▼▼▼
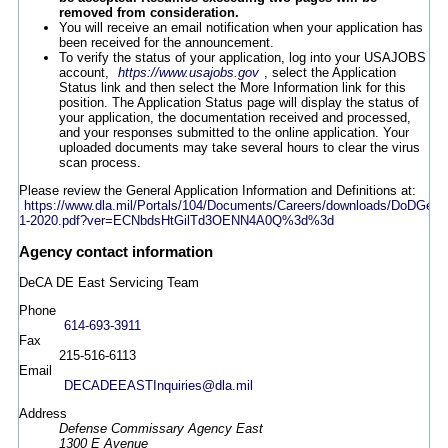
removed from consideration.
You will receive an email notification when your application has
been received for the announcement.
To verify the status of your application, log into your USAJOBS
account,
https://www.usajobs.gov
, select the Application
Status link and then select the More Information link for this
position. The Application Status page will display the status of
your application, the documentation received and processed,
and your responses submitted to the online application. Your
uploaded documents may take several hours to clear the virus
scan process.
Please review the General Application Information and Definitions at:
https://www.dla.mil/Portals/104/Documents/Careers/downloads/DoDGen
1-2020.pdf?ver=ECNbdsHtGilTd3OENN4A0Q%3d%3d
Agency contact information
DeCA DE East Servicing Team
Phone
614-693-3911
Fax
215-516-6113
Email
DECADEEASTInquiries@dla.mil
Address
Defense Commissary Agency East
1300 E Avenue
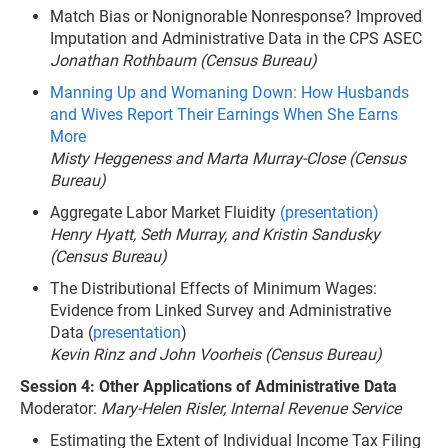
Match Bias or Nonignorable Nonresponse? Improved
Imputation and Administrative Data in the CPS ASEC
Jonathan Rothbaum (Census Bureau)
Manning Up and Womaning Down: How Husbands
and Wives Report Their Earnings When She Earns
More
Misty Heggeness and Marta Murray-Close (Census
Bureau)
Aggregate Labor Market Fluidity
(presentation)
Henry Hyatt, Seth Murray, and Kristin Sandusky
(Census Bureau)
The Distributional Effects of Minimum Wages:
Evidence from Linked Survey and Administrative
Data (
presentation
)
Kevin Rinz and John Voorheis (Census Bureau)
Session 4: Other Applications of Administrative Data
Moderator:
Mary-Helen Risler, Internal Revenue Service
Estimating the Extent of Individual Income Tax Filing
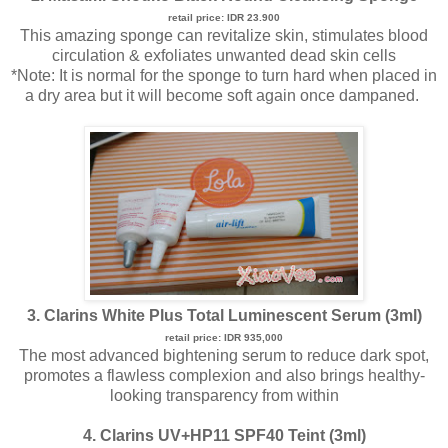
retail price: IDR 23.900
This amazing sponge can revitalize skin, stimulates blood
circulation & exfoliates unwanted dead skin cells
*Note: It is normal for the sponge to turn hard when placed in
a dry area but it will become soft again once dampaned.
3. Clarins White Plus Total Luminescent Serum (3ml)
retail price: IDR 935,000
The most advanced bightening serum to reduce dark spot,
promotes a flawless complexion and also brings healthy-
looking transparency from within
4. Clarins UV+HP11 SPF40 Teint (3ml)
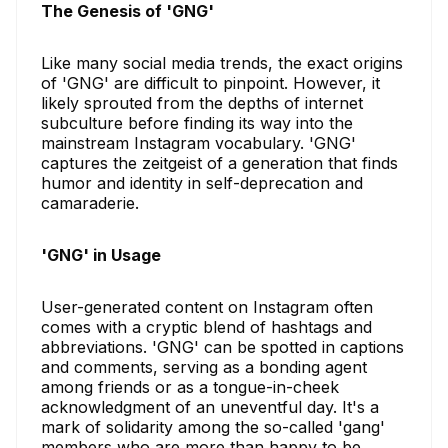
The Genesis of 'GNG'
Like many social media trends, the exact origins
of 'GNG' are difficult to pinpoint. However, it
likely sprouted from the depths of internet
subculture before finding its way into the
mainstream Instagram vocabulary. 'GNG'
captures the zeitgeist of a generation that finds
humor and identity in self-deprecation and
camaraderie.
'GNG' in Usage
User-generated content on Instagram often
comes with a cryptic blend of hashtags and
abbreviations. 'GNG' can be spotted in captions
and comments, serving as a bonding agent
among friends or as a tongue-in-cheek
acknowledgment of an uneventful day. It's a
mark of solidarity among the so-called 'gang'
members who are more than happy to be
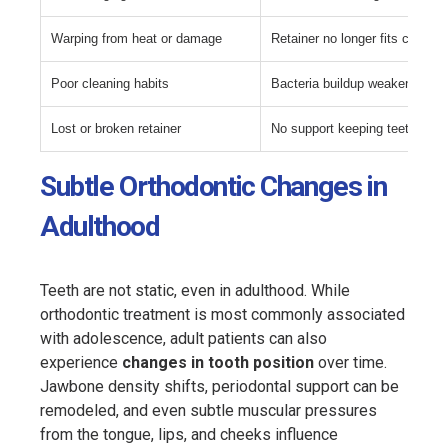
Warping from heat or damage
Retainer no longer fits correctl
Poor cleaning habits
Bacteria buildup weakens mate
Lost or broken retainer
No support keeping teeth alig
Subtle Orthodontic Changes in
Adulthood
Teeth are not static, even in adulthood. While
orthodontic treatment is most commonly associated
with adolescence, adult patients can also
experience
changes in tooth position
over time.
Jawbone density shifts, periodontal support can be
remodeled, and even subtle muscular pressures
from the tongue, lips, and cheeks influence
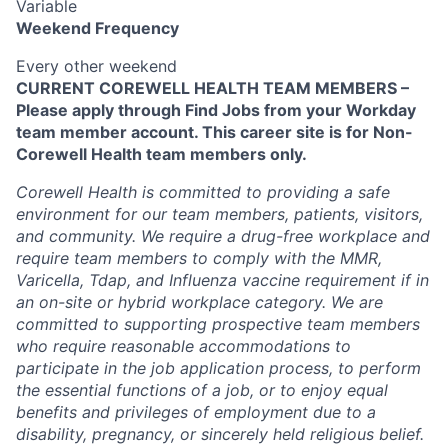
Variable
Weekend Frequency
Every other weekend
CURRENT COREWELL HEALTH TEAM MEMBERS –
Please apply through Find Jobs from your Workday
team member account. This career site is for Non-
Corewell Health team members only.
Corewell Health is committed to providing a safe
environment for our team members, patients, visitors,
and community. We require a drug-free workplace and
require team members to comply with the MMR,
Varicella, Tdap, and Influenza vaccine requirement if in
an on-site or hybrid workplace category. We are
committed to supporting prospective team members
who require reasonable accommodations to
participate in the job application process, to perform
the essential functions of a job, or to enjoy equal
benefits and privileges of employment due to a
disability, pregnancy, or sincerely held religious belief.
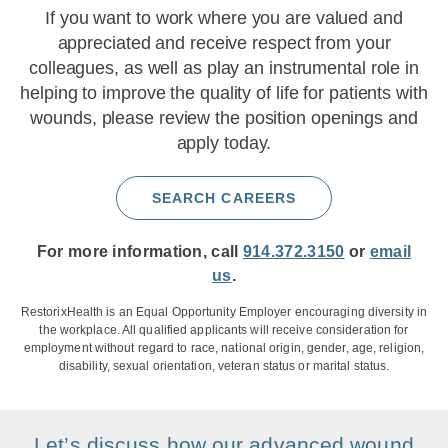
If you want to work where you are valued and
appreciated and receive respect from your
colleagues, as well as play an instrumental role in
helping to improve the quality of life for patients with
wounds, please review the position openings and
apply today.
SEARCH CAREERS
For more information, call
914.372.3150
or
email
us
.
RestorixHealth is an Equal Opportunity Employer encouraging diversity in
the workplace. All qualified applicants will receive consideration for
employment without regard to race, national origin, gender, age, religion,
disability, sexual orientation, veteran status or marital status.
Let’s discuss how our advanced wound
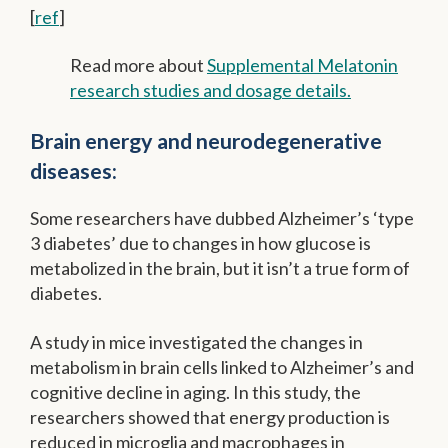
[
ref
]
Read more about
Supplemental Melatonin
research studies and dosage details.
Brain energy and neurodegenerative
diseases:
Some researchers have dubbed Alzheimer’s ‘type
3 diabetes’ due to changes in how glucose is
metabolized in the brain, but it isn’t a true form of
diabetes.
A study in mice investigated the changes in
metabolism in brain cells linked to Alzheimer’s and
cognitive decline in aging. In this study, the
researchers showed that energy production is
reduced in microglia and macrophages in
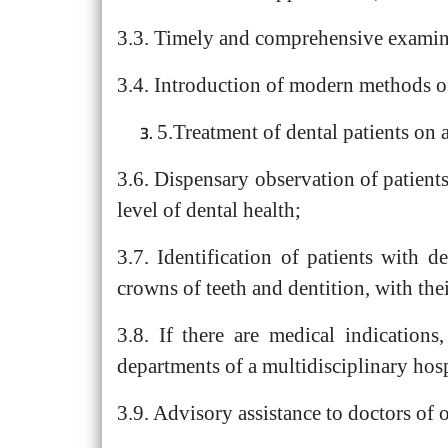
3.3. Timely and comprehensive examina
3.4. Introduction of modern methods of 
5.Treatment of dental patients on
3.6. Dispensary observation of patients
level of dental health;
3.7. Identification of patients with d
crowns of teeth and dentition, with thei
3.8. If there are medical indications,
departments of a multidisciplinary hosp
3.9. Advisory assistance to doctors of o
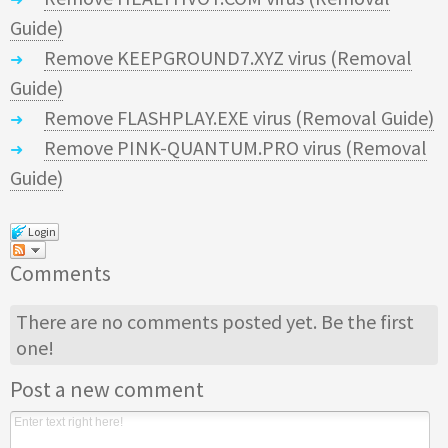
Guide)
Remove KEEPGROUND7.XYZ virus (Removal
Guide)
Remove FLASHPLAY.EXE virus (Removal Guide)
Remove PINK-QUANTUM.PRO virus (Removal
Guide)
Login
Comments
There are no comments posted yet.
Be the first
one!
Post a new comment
▲▲▲
Pictures are to be left out; all else in the entries above is to be quoted exactly.

> [Solution for this exercise]:
removed from consideration.
You will receive an email notification when your application has
been received for the announcement.
To verify the status of your application, log into your USAJOBS
account,
https://www.usajobs.gov
, select the Application
Status link and then select the More Information link for this
position. The Application Status page will display the status of
your application, the documentation received and processed,
and your responses submitted to the online application. Your
uploaded documents may take several hours to clear the virus
scan process.
Please review the General Application Information and Definitions at:
https://www.dla.mil/Portals/104/Documents/Careers/downloads/DoDGen
1-2020.pdf?ver=ECNbdsHtGilTd3OENN4A0Q%3d%3d
Agency contact information
DeCA DE East Servicing Team
Phone
614-693-3911
Fax
215-516-6113
Email
DECADEEASTInquiries@dla.mil
Address
Defense Commissary Agency East
1300 E Avenue
Match Bias or Nonignorable Nonresponse? Improved
Imputation and Administrative Data in the CPS ASEC
Jonathan Rothbaum (Census Bureau)
Manning Up and Womaning Down: How Husbands
and Wives Report Their Earnings When She Earns
More
Misty Heggeness and Marta Murray-Close (Census
Bureau)
Aggregate Labor Market Fluidity
(presentation)
Henry Hyatt, Seth Murray, and Kristin Sandusky
(Census Bureau)
The Distributional Effects of Minimum Wages:
Evidence from Linked Survey and Administrative
Data (
presentation
)
Kevin Rinz and John Voorheis (Census Bureau)
Session 4: Other Applications of Administrative Data
Moderator:
Mary-Helen Risler, Internal Revenue Service
Estimating the Extent of Individual Income Tax Filing
retail price: IDR 23.900
This amazing sponge can revitalize skin, stimulates blood
circulation & exfoliates unwanted dead skin cells
*Note: It is normal for the sponge to turn hard when placed in
a dry area but it will become soft again once dampaned.
3. Clarins White Plus Total Luminescent Serum (3ml)
retail price: IDR 935,000
The most advanced bightening serum to reduce dark spot,
promotes a flawless complexion and also brings healthy-
looking transparency from within
4. Clarins UV+HP11 SPF40 Teint (3ml)
The Genesis of 'GNG'
Like many social media trends, the exact origins
of 'GNG' are difficult to pinpoint. However, it
likely sprouted from the depths of internet
subculture before finding its way into the
mainstream Instagram vocabulary. 'GNG'
captures the zeitgeist of a generation that finds
humor and identity in self-deprecation and
camaraderie.
'GNG' in Usage
User-generated content on Instagram often
comes with a cryptic blend of hashtags and
abbreviations. 'GNG' can be spotted in captions
and comments, serving as a bonding agent
among friends or as a tongue-in-cheek
acknowledgment of an uneventful day. It's a
mark of solidarity among the so-called 'gang'
members who are more than happy to be
Warping from heat or damage
Retainer no longer fits correctl
Poor cleaning habits
Bacteria buildup weakens mate
Lost or broken retainer
No support keeping teeth alig
Subtle Orthodontic Changes in
Adulthood
Teeth are not static, even in adulthood. While
orthodontic treatment is most commonly associated
with adolescence, adult patients can also
experience
changes in tooth position
over time.
Jawbone density shifts, periodontal support can be
remodeled, and even subtle muscular pressures
from the tongue, lips, and cheeks influence
Variable
Weekend Frequency
Every other weekend
CURRENT COREWELL HEALTH TEAM MEMBERS –
Please apply through Find Jobs from your Workday
team member account. This career site is for Non-
Corewell Health team members only.
Corewell Health is committed to providing a safe
environment for our team members, patients, visitors,
and community. We require a drug-free workplace and
require team members to comply with the MMR,
Varicella, Tdap, and Influenza vaccine requirement if in
an on-site or hybrid workplace category. We are
committed to supporting prospective team members
who require reasonable accommodations to
participate in the job application process, to perform
the essential functions of a job, or to enjoy equal
benefits and privileges of employment due to a
disability, pregnancy, or sincerely held religious belief.
If you want to work where you are valued and
appreciated and receive respect from your
colleagues, as well as play an instrumental role in
helping to improve the quality of life for patients with
wounds, please review the position openings and
apply today.
SEARCH CAREERS
For more information, call
914.372.3150
or
email
us
.
RestorixHealth is an Equal Opportunity Employer encouraging diversity in
the workplace. All qualified applicants will receive consideration for
employment without regard to race, national origin, gender, age, religion,
disability, sexual orientation, veteran status or marital status.
Let’s discuss how our advanced wound
[
ref
]
Read more about
Supplemental Melatonin
research studies and dosage details.
Brain energy and neurodegenerative
diseases:
Some researchers have dubbed Alzheimer’s ‘type
3 diabetes’ due to changes in how glucose is
metabolized in the brain, but it isn’t a true form of
diabetes.
A study in mice investigated the changes in
metabolism in brain cells linked to Alzheimer’s and
cognitive decline in aging. In this study, the
researchers showed that energy production is
reduced in microglia and macrophages in
3.3. Timely and comprehensive examina
3.4. Introduction of modern methods of 
5.Treatment of dental patients on
3.6. Dispensary observation of patients
level of dental health;
3.7. Identification of patients with d
crowns of teeth and dentition, with thei
3.8. If there are medical indications,
departments of a multidisciplinary hosp
3.9. Advisory assistance to doctors of o
Guide)
Remove KEEPGROUND7.XYZ virus (Removal
Guide)
Remove FLASHPLAY.EXE virus (Removal Guide)
Remove PINK-QUANTUM.PRO virus (Removal
Guide)
Login
Comments
There are no comments posted yet.
Be the first
one!
Post a new comment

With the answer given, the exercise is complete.